Adipose-tissue-derived MSCs, alongside bone marrow, are the most commonly used source of mesenchymal stem/stromal cells due to their good accessibility. The review by Krawczenko and Klimczak is focused on the role of mesenchymal stem/stromal cells of adipose tissue origin (AT-MSCs) and their secretome in the regulation of damaged tissue regeneration [15]. Special attention is given to the contribution of AT-MSCs and their derivatives, EVs, and conditioned medium to angiogenic processes mainly in the context of angiogenic dysfunction. AT-MSCs secretome serve as a carrier of bioactive factors supporting vessel, muscular, neural, and cutaneous repair and regeneration.

The impaired blood–brain barrier (BBB) is responsible for secondary brain injuries of the CNS after stroke, traumatic brain injury, epilepsy, and other damages.

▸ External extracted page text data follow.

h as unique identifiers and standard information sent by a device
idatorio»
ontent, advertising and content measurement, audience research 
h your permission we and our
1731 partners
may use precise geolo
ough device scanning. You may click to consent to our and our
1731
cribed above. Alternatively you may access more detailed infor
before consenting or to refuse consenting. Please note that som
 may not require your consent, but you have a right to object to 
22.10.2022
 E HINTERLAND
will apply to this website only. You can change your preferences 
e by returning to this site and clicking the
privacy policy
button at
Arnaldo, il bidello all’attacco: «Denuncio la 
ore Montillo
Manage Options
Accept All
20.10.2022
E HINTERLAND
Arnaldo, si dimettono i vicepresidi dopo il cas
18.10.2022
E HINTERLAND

Following ischemia, BBB disruption initiates a series of adverse events causing vasogenic edema, neuroinflammatory response, and cell death, resulting in long-term adverse effects. MSCs and their derivatives are considered as potential candidates for post-stroke cell therapy. The review by Do et al. highlights the molecular mechanisms of BBB preservation by MSCs therapy following ischemic stroke, related to the maintenance of BBB integrity [16].

5. Biological and Functional Assessment of MSCs and Secretome

Studies performed by Navakauskiene’s research group are focused on endometrial stem cells as an attractive target for studies on infertility of unexplained origin in women [11]. Menstrual-blood-origin stem cells are morphologically and functionally similar to cells derived from the endometrium. They found that the induction of the menstrual stem cells for differentiation into epithelial cells increased expression of genes related to decidualization (PRL, ESR, IGFBP, and FOXO1) and angiogenesis (HIF1, VEGFR2, and VEGFR3). The authors suggest that stem cells of endometrial origin isolated from menstrual blood could be an alternative source of cellular therapy for the improvement of endometrium function for females with diagnosed unexplained infertility treatment [11].

Vasicek presented a study about the possibility to analyze the secretome of rabbit AT-MSCs by using a large-scale cytokine array designed for human samples [17].

6. Conclusions

The presented original studies and review analyses will expand our understanding of MSCs and their bioactive factors in the form of conditioned medium or MVs and provide new insights into its potential biological activity for tissue regeneration. Studies documented that MSC derivatives carry miRNA and proteins that support regenerative processes and can be used as cell-free therapies in potential clinical applications.